WHAT TO PRODUCE: In two sentences, sum up the text below on stress, glutamate signaling in the brain, and rapid-acting antidepressants.

SELECTED EXTRACT:
:::
Glutamatergic Changes Induced by Stress in the Brain and Effects of Rapid-Acting Antidepressants

Stress is a renowned risk factor for psychiatric disorders, including depression. Although being a physiological response, the inadequate activation of coping strategies or the overwhelming exposure to stress may induce maladaptive changes that favor a condition of vulnerability toward physical and mental diseases. Accordingly, animal models based on stress exposure have been used to study the etiopathology of depression and the mechanisms of antidepressant drugs. Importantly, functional and imaging studies on the brain of depressed patients as well as preclinical evidence in stress-based animal models have shown morpho-functional alterations in glutamatergic brain areas involved in the control of mood and cognitive function, such as the prefrontal cortex, the hippocampus, and the amygdala. Dysfunctions of glutamatergic signaling in these areas have been associated with depressive-like phenotypes in animal models and are thought to be involved in the etiopathogenesis of mental disorders. Therefore, glutamatergic agents have gained increasing attention as therapeutic strategies for the treatment of depression and stress-related disorders. Among them, the NMDA receptor antagonist ketamine has been the first drug to show rapid and sustained antidepressant activity. Ketamine action has been associated with the ability to rescue glutamatergic neuroplastic alterations, and other glutamatergic drugs are under evaluation for their therapeutic potential. This chapter will focus on changes of brain glutamatergic transmission under stress exposure and modulation by rapid-acting glutamatergic antidepressants.
:::
Page-level text extractions:
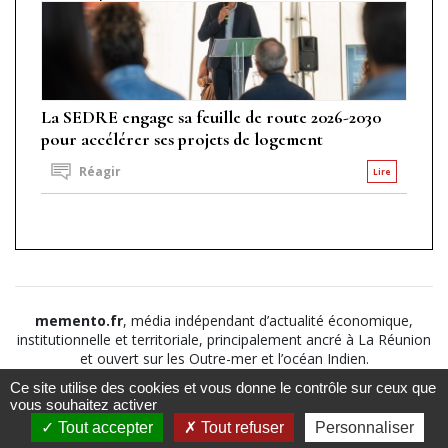
La SEDRE engage sa feuille de route 2026-2030
pour accélérer ses projets de logement
Réagir
Lire
memento.fr
, média indépendant d’actualité économique,
institutionnelle et territoriale, principalement ancré à La Réunion
et ouvert sur les Outre-mer et l’océan Indien.
Ce site utilise des cookies et vous donne le contrôle sur ceux que
©2026
Suivez nous sur
À propos
-
Notice légale
-
vous souhaitez activer
Le
Politique de
Tout accepter
Tout refuser
Personnaliser
Mémento
confidentialité
-
CGV
-
CGU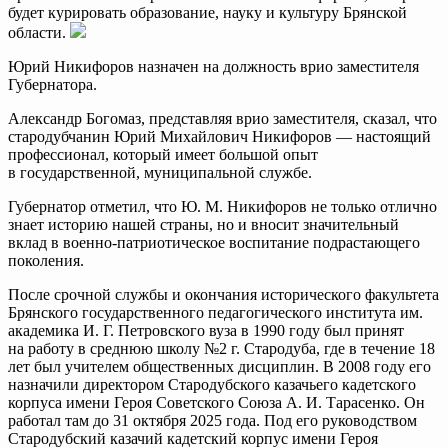
будет курировать образование, науку и культуру Брянской
области.
Юрий Никифоров назначен на должность врио заместителя
Губернатора.
Александр Богомаз, представляя врио заместителя, сказал, что
стародубчанин Юрий Михайлович Никифоров — настоящий
профессионал, который имеет большой опыт
в государственной, муниципальной службе.
Губернатор отметил, что Ю. М. Никифоров не только отлично
знает историю нашей страны, но и вносит значительный
вклад в военно-патриотическое воспитание подрастающего
поколения.
После срочной службы и окончания исторического факультета
Брянского государственного педагогического института им.
академика И. Г. Петровского вуза в 1990 году был принят
на работу в среднюю школу №2 г. Стародуба, где в течение 18
лет был учителем общественных дисциплин. В 2008 году его
назначили директором Стародубского казачьего кадетского
корпуса имени Героя Советского Союза А. И. Тарасенко. Он
работал там до 31 октября 2025 года. Под его руководством
Стародубский казачий кадетский корпус имени Героя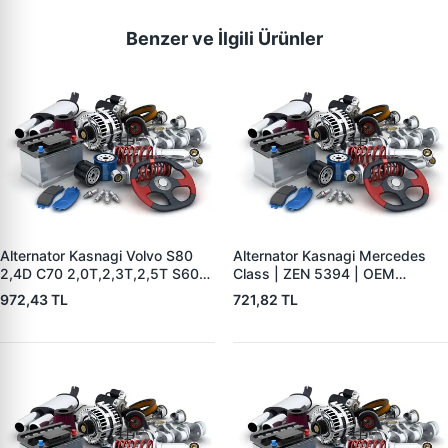
Benzer ve İlgili Ürünler
Alternator Kasnagi Volvo S80
Alternator Kasnagi Mercedes
2,4D C70 2,0T,2,3T,2,5T S60
Class | ZEN 5394 | OEM
2,0T,2,3T,2,3TS,2,4,2,4T,2,4D
01221AA7V0
972,43 TL
721,82 TL
S70 2,0,2,3,2, | ZEN 5426 |
OEM BOSCH F 00M 991 061-
BOSCH F 00M 991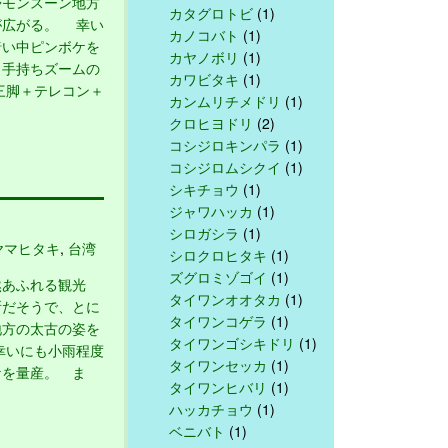
モンスーン地方
カタグロトビ
(1)
が広がる。 幸い
カノコバト
(1)
暗い中ピンボケを
カヤノボリ
(1)
、手持ちズームの
カワビタキ
(1)
三脚＋テレコン＋
カンムリチメドリ
(1)
クロヒヨドリ
(2)
コシジロキンパラ
(1)
コシジロムシクイ
(1)
シキチョウ
(1)
ジャワハッカ
(1)
シロガシラ
(1)
ヤマヒタキ
,
台湾
シロクロヒタキ
(1)
ズグロミゾゴイ
(1)
あふれる観光
タイワンオオタカ
(1)
所だそうで、とに
タイワンコゲラ
(1)
地方の太古の姿を
タイワンゴシキドリ
(1)
幸いにも小雨程度
タイワンセッカ
(1)
ケを量産。 ま
タイワンヒバリ
(1)
ハッカチョウ
(1)
ベニバト
(1)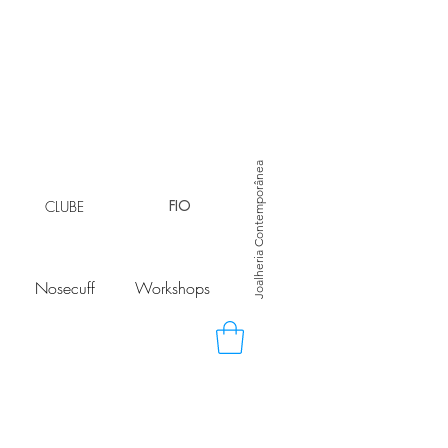
Joalheria Contemporânea
CLUBE
FIO
Nosecuff
Workshops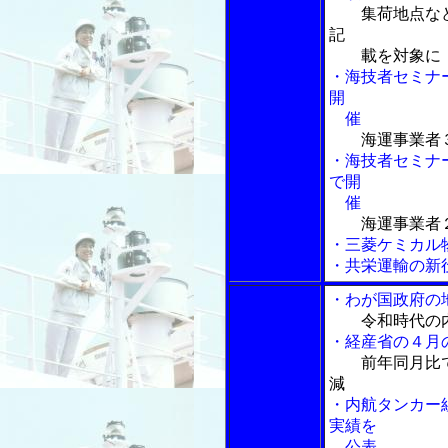
集荷地点な
記
載を対象に
・海技者セミナ
開
催
海運事業者
・海技者セミナ
で開
催
海運事業者
・三菱ケミカル
・共栄運輸の新
・わが国政府の
令和時代の
・経産省の４月
前年同月比
減
・内航タンカー
実績を
公表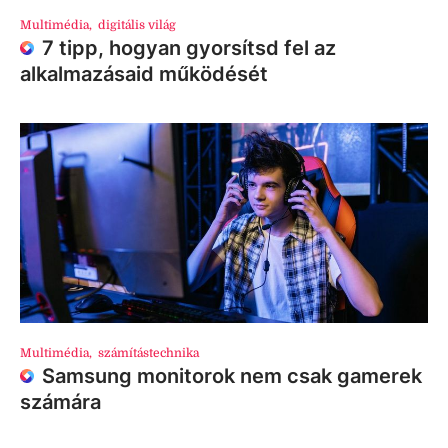
Multimédia
,
digitális világ
7 tipp, hogyan gyorsítsd fel az
alkalmazásaid működését
Multimédia
,
számítástechnika
Samsung monitorok nem csak gamerek
számára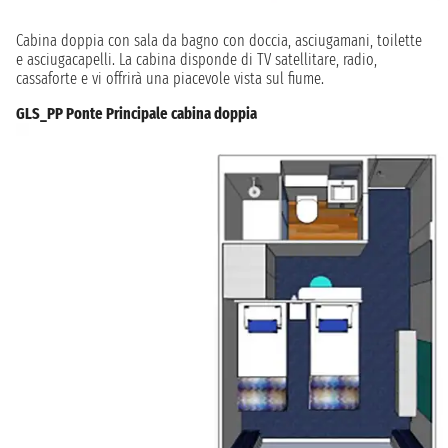
Cabina doppia con sala da bagno con doccia, asciugamani, toilette
e asciugacapelli. La cabina disponde di TV satellitare, radio,
cassaforte e vi offrirà una piacevole vista sul fiume.
GLS_PP Ponte Principale cabina doppia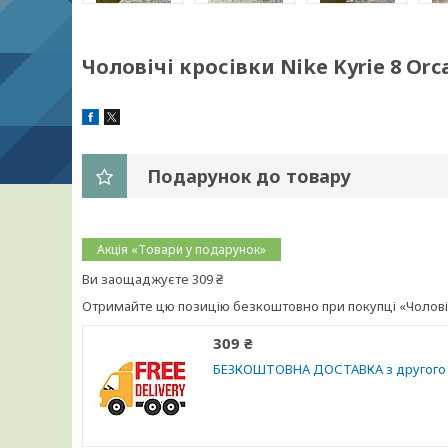
Чоловічі кросівки Nike Kyrie 8 Orc
Подарунок до товару
Акція «Товари у подарунок»
Ви заощаджуєте 309 ₴
Отримайте цю позицію безкоштовно при покупці «Чоловічі 
309 ₴
БЕЗКОШТОВНА ДОСТАВКА з другого 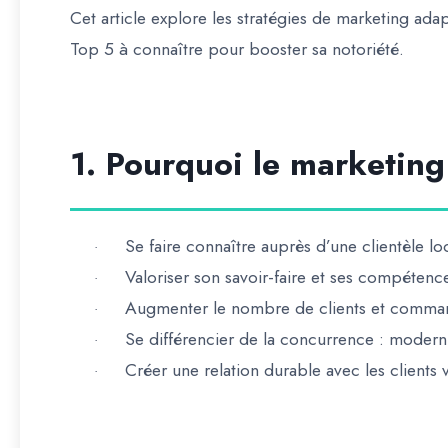
Cet article explore les
stratégies de marketing adap
Top 5 à connaître
pour booster sa notoriété.
1. Pourquoi le marketing 
Se faire connaître auprès d’une clientèle lo
·
Valoriser son savoir-faire et ses compétenc
·
Augmenter le nombre de clients et comma
·
Se différencier de la concurrence
: modernis
·
Créer une relation durable avec les clients
v
·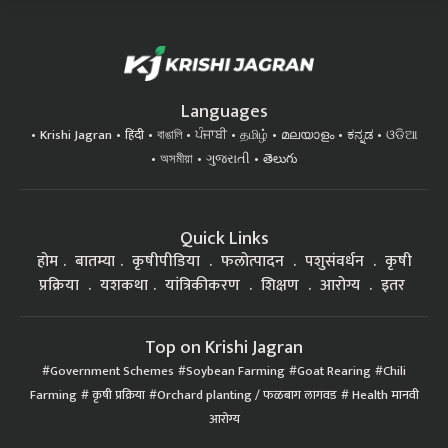
Languages
Krishi Jagran
हिंदी
বাঙালি
ਪੰਜਾਬੀ
தமிழ்
മലയാളം
ಕನ್ನಡ
ଓଡିଆ
অসমীয়া
ગુજરાતી
తెలుగు
Quick Links
होम
बातम्या
कृषीपीडिया
फलोत्पादन
पशुसंवर्धन
कृषी
प्रक्रिया
यशकथा
यांत्रिकीकरण
शिक्षण
आरोग्य
इतर
Top on Krishi Jagran
Government Schemes
Soybean Farming
Goat Rearing
Chili
Farming
कृषी प्रक्रिया
Orchard planting / फळबाग लागवड
Health मानवी
आरोग्य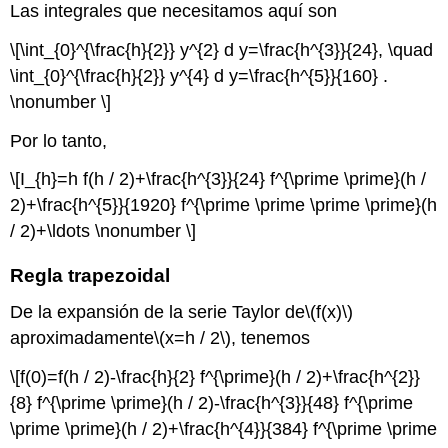
Las integrales que necesitamos aquí son
\[\int_{0}^{\frac{h}{2}} y^{2} d y=\frac{h^{3}}{24}, \quad
\int_{0}^{\frac{h}{2}} y^{4} d y=\frac{h^{5}}{160} .
\nonumber \]
Por lo tanto,
\[I_{h}=h f(h / 2)+\frac{h^{3}}{24} f^{\prime \prime}(h /
2)+\frac{h^{5}}{1920} f^{\prime \prime \prime \prime}(h
/ 2)+\ldots \nonumber \]
Regla trapezoidal
De la expansión de la serie Taylor de
\(f(x)\)
aproximadamente
\(x=h / 2\)
, tenemos
\[f(0)=f(h / 2)-\frac{h}{2} f^{\prime}(h / 2)+\frac{h^{2}}
{8} f^{\prime \prime}(h / 2)-\frac{h^{3}}{48} f^{\prime
\prime \prime}(h / 2)+\frac{h^{4}}{384} f^{\prime \prime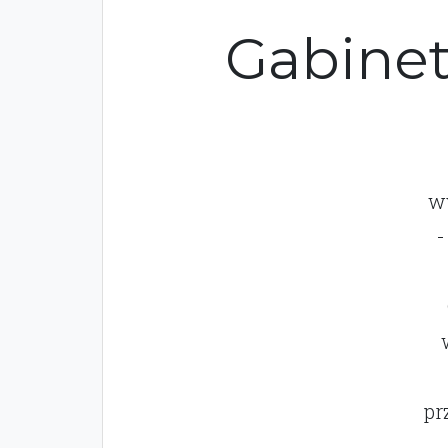
Gabinet
wy
-
pr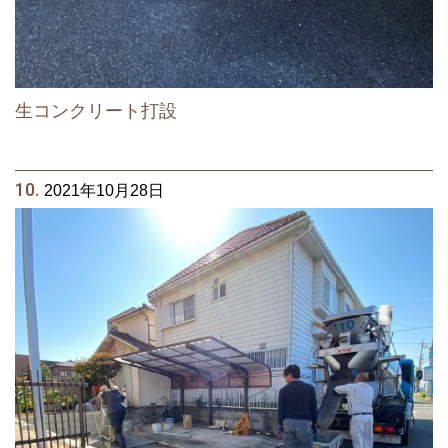
生コンクリート打設
10.
2021年10月28日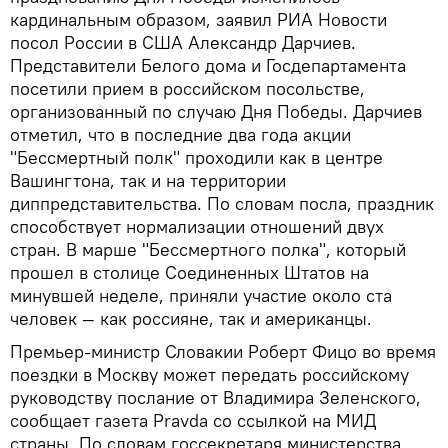
кардинальным образом, заявил РИА Новости
посол России в США Александр Дарчиев.
Представители Белого дома и Госдепартамента
посетили прием в российском посольстве,
организованный по случаю Дня Победы. Дарчиев
отметил, что в последние два года акции
"Бессмертный полк" проходили как в центре
Вашингтона, так и на территории
диппредставительства. По словам посла, праздник
способствует нормализации отношений двух
стран. В марше "Бессмертного полка", который
прошел в столице Соединенных Штатов на
минувшей неделе, приняли участие около ста
человек — как россияне, так и американцы.
Премьер-министр Словакии Роберт Фицо во время
поездки в Москву может передать российскому
руководству послание от Владимира Зеленского,
сообщает газета Pravda со ссылкой на МИД
страны. По словам госсекретаря министерства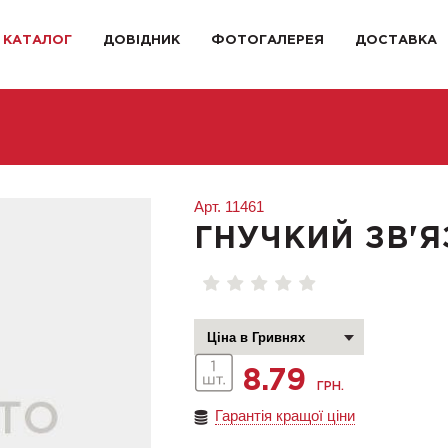
КАТАЛОГ
ДОВІДНИК
ФОТОГАЛЕРЕЯ
ДОСТАВКА
Арт.
11461
ГНУЧКИЙ ЗВ'
8.79
ГРН.
Гарантія кращої ціни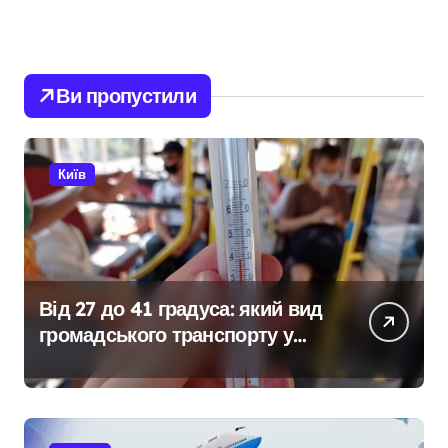
Ви пропустили
Київ
Від 27 до 41 градуса: який вид
громадського транспорту у
Києві виявився найгарячішим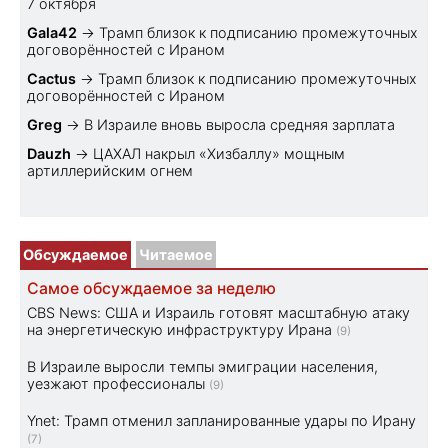
7 октября
Gala42
→
Трамп близок к подписанию промежуточных
договорённостей с Ираном
Cactus
→
Трамп близок к подписанию промежуточных
договорённостей с Ираном
Greg
→
В Израиле вновь выросла средняя зарплата
Dauzh
→
ЦАХАЛ накрыл «Хизбаллу» мощным
артиллерийским огнем
Обсуждаемое
Читаемое
Самое обсуждаемое за неделю
CBS News: США и Израиль готовят масштабную атаку
на энергетическую инфраструктуру Ирана
(9)
В Израиле выросли темпы эмиграции населения,
уезжают профессионалы
(9)
Ynet: Трамп отменил запланированные удары по Ирану
(7)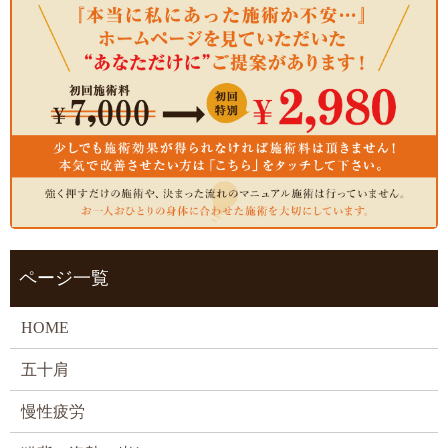
ページ一覧
HOME
五十肩
慢性疲労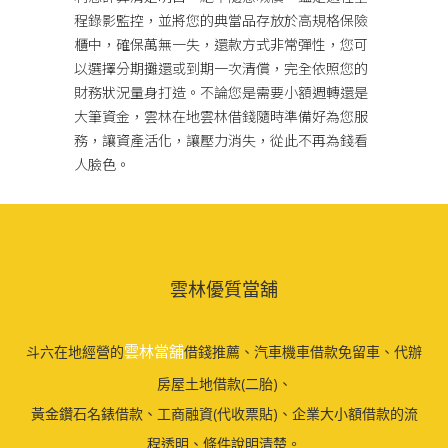
程錄影監控，並將您的典當品存放於高規格保險
櫃中，確保萬無一失，還款方式非常彈性，您可
以選擇分期攤還或到期一次清償，完全依照您的
財務狀況量身打造。不論您是需要小額週轉還是
大筆資金，雲林在地雲林借錢隨時準備好為您服
務，讓資產活化，讓壓力消失，從此不再為錢看
人臉色。
雲林優質當舖
雲林當舖
斗六在地經營的
借錢推薦、汽車機車借款免留車、代辦
房屋土地借款(二胎)、
黃金鑽石名錶借款、工商融資(代收票貼)、企業大小額借款的流
程透明、條件說明清楚。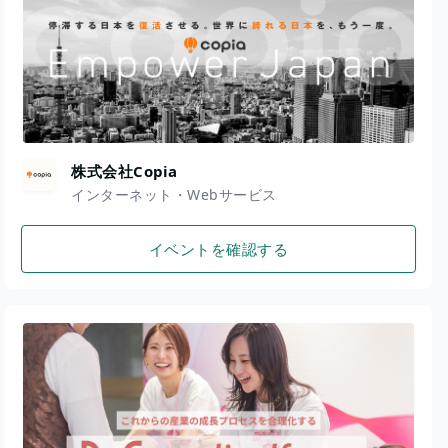
株式会社Copia
インターネット・Webサービス
イベントを確認する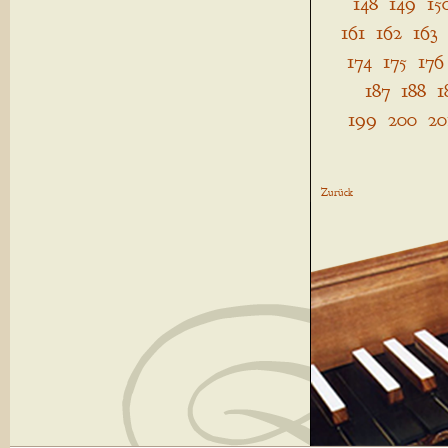
148
149
15
161
162
163
174
175
176
187
188
1
199
200
20
Zurück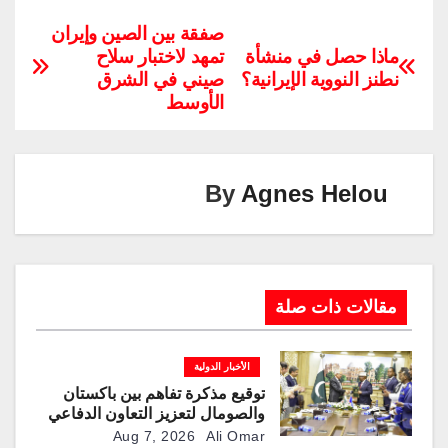
o
n
el
m
nt
wi
h
a
p
k
e
ail
er
tt
at
c
صفقة بين الصين وإيران
ماذا حصل في منشأة
تمهد لاختبار سلاح
y
e
gr
e
er
s
e
نطنز النووية الإيرانية؟
صيني في الشرق
Li
dI
a
st
A
b
الأوسط
n
n
m
p
o
k
p
o
k
By
Agnes Helou
مقالات ذات صلة
الأخبار الدولية
توقيع مذكرة تفاهم بين باكستان
والصومال لتعزيز التعاون الدفاعي
Aug 7, 2026
Ali Omar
:::
SOLUTION: Stress is a known risk factor for depression, and both studies of depressed patients and stress-based animal models show changes in glutamatergic brain areas that control mood and cognition, such as the prefrontal cortex, hippocampus, and amygdala. Because of this, glutamatergic drugs are drawing attention as treatments, led by the NMDA receptor antagonist ketamine, the first drug to show rapid and sustained antidepressant activity, whose action is linked to rescuing glutamatergic neuroplastic alterations.